>> Begin Source extract

- Theatrical release poster
- Directed by: Stuart Gordon
- Screenplay by: John Strysik
- Story by: Stuart Gordon
- Produced by: Jay Firestone Ken Gord Stuart Gordon Robert Katz Zenon Yunko
- Starring: Mena Suvari Stephen Rea
- Cinematography: Denis Maloney
- Edited by: Andy Horvitch
- Music by: Bobby Johnston
- Production companies: Amicus Entertainment Prodigy Pictures Grana Pictures
- Distributed by: THINKFilm Image Entertainment
- Release dates: August 1, 2007 (Fantasy Film Festival); May 30, 2008 (United States);
- Running time: 85 minutes
- Countries: Canada United States United Kingdom
- Language: English
- Box office: $146,154

= Stuck (2007 film) =

Stuck is a 2007 black comedy thriller film directed by Stuart Gordon and starring Mena Suvari and Stephen Rea, with a plot inspired by the true story of the murder of Gregory Glenn Biggs. The film premiered on May 21, 2007 at the Cannes Film Market. It was later adapted in Bollywood as Accident on Hill Road starring Celina Jaitley in Mena Suvari's role. It was the final film Gordon directed before his death.

>> End Source extract
>> Begin Recorded information

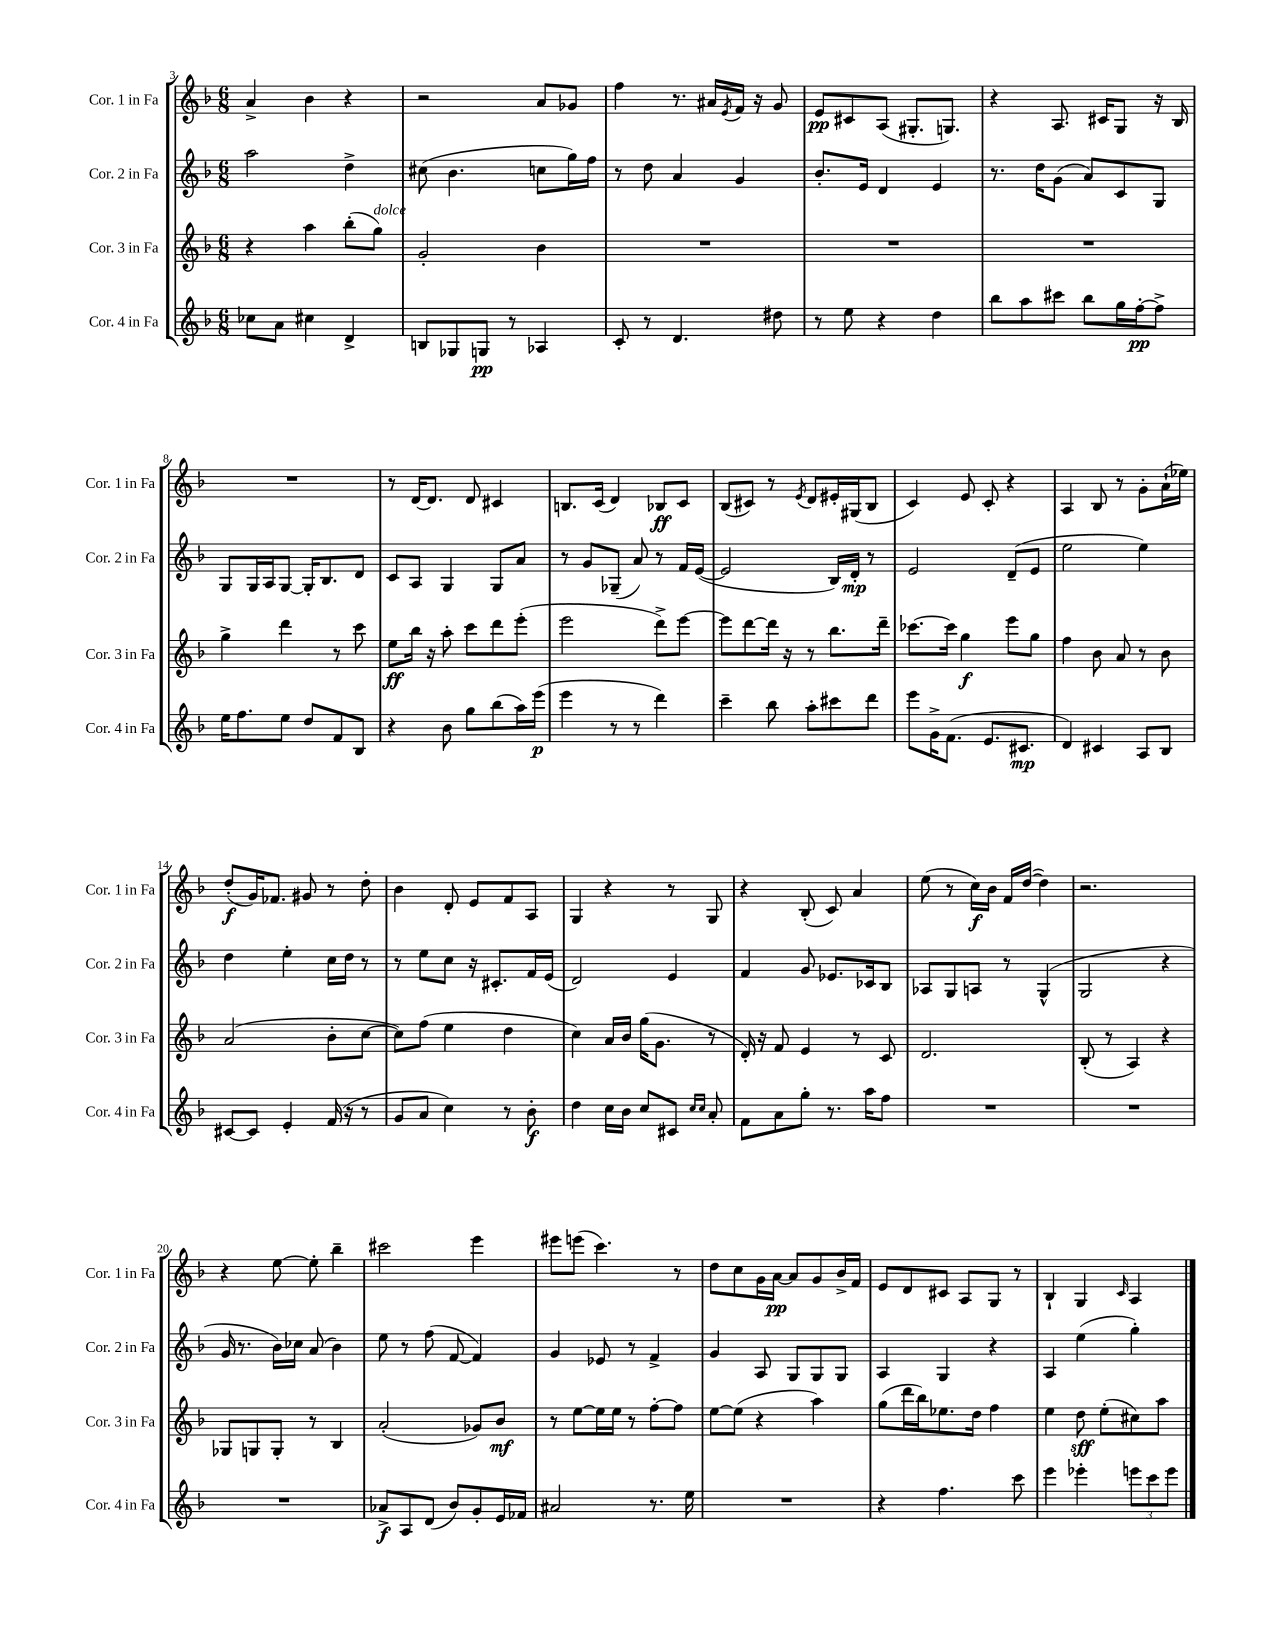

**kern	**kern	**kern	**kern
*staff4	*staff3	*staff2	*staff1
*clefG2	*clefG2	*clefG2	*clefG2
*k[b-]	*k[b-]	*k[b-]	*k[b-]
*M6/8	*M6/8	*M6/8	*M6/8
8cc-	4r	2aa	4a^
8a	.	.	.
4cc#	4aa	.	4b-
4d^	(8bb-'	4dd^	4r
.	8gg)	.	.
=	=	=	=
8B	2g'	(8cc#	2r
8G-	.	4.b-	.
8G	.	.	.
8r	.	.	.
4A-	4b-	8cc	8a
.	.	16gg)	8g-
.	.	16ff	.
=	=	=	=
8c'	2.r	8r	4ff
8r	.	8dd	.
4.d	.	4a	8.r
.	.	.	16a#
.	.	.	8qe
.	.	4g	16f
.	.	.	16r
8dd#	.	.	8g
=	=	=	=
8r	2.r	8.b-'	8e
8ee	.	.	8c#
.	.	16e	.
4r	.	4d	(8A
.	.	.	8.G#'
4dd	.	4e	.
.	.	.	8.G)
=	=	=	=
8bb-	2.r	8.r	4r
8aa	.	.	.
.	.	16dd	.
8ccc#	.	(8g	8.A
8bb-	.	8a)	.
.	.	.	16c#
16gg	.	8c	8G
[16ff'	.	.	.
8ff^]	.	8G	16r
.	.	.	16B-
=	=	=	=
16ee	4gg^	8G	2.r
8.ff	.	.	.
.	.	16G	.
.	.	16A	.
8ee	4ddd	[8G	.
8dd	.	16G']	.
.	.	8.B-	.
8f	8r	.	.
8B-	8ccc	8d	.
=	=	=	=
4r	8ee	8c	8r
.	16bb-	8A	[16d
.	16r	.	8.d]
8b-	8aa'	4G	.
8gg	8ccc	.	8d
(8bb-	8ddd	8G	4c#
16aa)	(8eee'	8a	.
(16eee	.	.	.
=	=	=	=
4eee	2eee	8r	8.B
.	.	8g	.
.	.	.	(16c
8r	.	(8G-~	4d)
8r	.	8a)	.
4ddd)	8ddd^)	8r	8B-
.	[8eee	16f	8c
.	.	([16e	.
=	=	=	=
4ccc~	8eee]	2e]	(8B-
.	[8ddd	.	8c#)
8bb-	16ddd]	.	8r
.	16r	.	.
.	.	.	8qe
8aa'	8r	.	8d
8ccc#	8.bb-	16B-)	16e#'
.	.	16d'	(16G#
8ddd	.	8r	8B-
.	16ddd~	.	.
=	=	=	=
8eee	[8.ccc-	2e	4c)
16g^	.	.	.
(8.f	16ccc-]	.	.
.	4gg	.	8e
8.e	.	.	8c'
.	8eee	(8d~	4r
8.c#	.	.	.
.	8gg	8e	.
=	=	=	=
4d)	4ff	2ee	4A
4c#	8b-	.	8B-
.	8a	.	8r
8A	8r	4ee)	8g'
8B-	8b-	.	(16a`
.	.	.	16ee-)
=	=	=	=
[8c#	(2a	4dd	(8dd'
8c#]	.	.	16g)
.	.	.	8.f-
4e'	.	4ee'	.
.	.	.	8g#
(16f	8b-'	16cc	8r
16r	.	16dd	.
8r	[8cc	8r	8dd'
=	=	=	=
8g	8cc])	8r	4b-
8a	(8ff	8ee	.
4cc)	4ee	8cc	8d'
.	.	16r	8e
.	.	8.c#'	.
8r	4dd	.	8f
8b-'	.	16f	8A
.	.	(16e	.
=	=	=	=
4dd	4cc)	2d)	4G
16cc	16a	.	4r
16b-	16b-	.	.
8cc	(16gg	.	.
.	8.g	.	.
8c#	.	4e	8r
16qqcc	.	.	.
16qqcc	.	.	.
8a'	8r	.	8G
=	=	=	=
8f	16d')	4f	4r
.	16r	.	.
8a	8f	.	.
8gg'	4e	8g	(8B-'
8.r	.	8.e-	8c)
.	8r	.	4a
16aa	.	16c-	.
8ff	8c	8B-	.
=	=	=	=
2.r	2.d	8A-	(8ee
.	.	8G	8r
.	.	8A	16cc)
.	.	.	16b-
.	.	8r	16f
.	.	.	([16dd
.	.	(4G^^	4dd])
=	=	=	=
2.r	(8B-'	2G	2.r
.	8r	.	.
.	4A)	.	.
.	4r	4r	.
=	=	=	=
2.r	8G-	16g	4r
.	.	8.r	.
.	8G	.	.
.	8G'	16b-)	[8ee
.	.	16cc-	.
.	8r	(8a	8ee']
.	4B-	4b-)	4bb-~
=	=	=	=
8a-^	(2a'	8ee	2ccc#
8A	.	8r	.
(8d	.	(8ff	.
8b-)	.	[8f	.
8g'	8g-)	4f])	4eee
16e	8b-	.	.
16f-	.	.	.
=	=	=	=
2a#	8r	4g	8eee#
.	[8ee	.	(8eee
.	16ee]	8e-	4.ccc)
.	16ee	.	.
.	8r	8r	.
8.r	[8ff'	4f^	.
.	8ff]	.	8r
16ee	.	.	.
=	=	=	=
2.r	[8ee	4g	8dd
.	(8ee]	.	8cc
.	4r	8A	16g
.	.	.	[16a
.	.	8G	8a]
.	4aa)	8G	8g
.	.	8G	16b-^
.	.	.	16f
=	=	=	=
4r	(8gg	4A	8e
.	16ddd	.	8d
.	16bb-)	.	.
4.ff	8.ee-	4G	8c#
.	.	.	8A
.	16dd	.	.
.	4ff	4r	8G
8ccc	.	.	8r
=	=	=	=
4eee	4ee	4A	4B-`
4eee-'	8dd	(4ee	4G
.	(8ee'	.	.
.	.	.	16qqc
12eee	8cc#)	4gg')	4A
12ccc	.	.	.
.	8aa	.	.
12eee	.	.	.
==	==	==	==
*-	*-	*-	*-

>> End Recorded information

▶ **Exercises**
1 > Using the film entry, decide whether each statement agrees with it, answering yes or no and quoting the words that settle it: (a) Stuart Gordon directed the film. (b) The film runs 95 minutes. (c) The film premiered at the Cannes Film Market.
2 > Translate this sentence from the film entry into Spanish: "It was the final film Gordon directed before his death."
Nothing here requires the items.

▶ **Task answers**
1 >
(a) Yes: "Directed by: Stuart Gordon"
(b) No: "Running time: 85 minutes"
(c) Yes: "The film premiered on May 21, 2007 at the Cannes Film Market."

2 > Fue la última película que Gordon dirigió antes de su muerte.